** Work instruction **
Copy out exactly the lines from the start of the data to the line containing "It was then moved Loewen (Duckworth) that". Include both.

** Material supplied **
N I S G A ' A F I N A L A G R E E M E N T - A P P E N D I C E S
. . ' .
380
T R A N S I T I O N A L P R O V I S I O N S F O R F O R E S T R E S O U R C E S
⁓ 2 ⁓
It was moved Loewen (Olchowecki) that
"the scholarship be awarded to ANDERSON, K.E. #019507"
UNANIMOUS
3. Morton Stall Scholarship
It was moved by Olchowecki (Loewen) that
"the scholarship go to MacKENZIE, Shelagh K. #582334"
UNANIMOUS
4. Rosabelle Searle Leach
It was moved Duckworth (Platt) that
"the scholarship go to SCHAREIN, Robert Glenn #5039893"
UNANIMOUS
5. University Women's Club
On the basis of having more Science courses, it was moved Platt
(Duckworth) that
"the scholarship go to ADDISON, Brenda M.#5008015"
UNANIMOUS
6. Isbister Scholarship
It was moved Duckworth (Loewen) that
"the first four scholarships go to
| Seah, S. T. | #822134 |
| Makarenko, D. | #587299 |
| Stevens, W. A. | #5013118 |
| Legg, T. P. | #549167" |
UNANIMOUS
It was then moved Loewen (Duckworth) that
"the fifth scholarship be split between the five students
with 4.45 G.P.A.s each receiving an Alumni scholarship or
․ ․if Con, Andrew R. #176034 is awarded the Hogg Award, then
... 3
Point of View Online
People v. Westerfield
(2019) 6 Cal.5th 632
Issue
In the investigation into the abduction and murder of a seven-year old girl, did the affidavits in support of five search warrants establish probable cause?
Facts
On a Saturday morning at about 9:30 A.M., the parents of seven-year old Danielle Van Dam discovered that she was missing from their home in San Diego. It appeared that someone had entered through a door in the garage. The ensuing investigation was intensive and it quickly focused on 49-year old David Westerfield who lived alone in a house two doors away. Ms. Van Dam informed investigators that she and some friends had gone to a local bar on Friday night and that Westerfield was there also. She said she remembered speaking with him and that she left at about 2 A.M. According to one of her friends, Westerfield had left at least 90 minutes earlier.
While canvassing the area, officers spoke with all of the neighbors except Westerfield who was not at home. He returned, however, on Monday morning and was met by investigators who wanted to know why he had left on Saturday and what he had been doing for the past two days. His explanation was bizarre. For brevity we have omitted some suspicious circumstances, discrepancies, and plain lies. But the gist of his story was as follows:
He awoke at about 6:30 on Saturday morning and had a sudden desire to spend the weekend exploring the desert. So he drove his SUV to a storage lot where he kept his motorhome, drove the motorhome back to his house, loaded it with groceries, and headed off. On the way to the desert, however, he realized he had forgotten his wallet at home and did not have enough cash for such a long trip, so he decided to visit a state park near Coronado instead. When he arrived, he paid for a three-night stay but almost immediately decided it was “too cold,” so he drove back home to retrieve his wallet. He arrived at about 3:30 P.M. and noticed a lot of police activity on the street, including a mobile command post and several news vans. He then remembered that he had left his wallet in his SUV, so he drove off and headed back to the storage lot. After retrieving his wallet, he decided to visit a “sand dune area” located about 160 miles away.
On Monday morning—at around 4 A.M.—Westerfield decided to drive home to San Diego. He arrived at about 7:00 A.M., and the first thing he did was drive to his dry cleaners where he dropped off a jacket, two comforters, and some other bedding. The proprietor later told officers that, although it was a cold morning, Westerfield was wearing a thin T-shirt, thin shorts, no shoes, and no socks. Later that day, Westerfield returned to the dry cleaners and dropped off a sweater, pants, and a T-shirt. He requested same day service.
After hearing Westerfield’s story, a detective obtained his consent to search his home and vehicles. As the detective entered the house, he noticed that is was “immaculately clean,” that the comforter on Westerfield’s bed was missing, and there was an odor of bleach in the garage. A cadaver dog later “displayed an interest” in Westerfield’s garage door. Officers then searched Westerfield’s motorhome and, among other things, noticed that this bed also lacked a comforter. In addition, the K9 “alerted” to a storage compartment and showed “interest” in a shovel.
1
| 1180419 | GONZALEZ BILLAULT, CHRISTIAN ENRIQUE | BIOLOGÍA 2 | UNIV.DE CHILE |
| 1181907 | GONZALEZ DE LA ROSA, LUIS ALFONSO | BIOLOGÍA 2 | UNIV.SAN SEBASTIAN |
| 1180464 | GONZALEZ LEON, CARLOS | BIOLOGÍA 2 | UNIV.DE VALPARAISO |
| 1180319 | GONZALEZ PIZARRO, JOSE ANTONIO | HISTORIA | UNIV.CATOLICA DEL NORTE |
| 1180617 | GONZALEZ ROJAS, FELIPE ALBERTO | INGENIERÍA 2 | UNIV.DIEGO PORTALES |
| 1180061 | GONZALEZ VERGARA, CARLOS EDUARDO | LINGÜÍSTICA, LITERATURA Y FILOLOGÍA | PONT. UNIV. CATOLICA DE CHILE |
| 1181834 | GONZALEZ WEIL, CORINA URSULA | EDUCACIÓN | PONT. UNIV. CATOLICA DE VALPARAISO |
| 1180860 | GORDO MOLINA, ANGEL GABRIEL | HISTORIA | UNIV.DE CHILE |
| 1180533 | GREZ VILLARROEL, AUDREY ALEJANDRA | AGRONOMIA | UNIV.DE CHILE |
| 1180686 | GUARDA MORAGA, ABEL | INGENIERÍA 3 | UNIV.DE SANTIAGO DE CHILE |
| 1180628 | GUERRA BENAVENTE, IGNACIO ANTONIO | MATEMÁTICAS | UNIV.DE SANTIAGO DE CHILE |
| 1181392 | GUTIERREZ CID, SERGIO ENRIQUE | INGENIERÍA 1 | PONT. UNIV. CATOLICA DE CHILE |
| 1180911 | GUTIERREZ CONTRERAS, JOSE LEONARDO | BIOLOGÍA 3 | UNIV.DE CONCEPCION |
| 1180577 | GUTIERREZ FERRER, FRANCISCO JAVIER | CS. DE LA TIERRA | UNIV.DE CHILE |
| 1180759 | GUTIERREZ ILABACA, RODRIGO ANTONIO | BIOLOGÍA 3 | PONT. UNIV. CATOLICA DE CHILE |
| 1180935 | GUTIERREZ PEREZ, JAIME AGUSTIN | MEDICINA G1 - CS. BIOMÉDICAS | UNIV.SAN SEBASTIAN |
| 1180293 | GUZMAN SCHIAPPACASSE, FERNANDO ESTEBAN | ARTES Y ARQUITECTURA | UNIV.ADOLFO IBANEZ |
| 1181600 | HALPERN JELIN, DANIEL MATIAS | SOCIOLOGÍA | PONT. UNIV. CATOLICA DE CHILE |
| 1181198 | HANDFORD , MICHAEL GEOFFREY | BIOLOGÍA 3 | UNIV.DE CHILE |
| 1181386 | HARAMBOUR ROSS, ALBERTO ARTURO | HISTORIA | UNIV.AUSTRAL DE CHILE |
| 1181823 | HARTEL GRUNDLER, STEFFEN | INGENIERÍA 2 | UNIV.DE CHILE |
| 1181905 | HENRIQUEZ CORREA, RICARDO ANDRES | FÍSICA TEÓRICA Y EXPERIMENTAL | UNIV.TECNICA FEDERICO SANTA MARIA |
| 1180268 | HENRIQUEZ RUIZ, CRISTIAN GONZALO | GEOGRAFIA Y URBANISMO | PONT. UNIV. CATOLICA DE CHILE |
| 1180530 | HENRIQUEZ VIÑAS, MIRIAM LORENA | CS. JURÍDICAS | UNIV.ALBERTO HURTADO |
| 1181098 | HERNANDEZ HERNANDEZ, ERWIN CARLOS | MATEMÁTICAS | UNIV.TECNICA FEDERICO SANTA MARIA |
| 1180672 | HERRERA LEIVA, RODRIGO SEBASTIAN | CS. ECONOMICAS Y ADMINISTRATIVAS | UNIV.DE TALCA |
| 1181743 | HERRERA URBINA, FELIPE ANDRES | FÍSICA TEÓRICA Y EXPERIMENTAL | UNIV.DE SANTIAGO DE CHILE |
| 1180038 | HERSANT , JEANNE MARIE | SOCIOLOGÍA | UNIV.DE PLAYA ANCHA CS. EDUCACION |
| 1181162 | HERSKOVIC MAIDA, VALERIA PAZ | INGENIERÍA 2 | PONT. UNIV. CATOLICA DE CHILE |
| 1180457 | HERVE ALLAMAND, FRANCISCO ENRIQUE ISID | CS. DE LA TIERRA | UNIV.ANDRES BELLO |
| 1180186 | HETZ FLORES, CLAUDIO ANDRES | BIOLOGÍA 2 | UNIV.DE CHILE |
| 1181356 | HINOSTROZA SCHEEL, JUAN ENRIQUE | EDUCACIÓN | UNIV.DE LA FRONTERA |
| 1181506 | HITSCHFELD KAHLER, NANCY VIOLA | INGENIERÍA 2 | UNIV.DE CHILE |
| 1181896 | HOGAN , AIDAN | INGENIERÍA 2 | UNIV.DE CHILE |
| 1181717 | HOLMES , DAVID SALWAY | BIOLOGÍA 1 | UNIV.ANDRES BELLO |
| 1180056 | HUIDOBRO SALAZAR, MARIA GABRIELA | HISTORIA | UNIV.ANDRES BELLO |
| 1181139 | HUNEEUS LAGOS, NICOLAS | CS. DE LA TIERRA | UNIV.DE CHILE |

** Task result **
N I S G A ' A F I N A L A G R E E M E N T - A P P E N D I C E S
. . ' .
380
T R A N S I T I O N A L P R O V I S I O N S F O R F O R E S T R E S O U R C E S
⁓ 2 ⁓
It was moved Loewen (Olchowecki) that
"the scholarship be awarded to ANDERSON, K.E. #019507"
UNANIMOUS
3. Morton Stall Scholarship
It was moved by Olchowecki (Loewen) that
"the scholarship go to MacKENZIE, Shelagh K. #582334"
UNANIMOUS
4. Rosabelle Searle Leach
It was moved Duckworth (Platt) that
"the scholarship go to SCHAREIN, Robert Glenn #5039893"
UNANIMOUS
5. University Women's Club
On the basis of having more Science courses, it was moved Platt
(Duckworth) that
"the scholarship go to ADDISON, Brenda M.#5008015"
UNANIMOUS
6. Isbister Scholarship
It was moved Duckworth (Loewen) that
"the first four scholarships go to
| Seah, S. T. | #822134 |
| Makarenko, D. | #587299 |
| Stevens, W. A. | #5013118 |
| Legg, T. P. | #549167" |
UNANIMOUS
It was then moved Loewen (Duckworth) that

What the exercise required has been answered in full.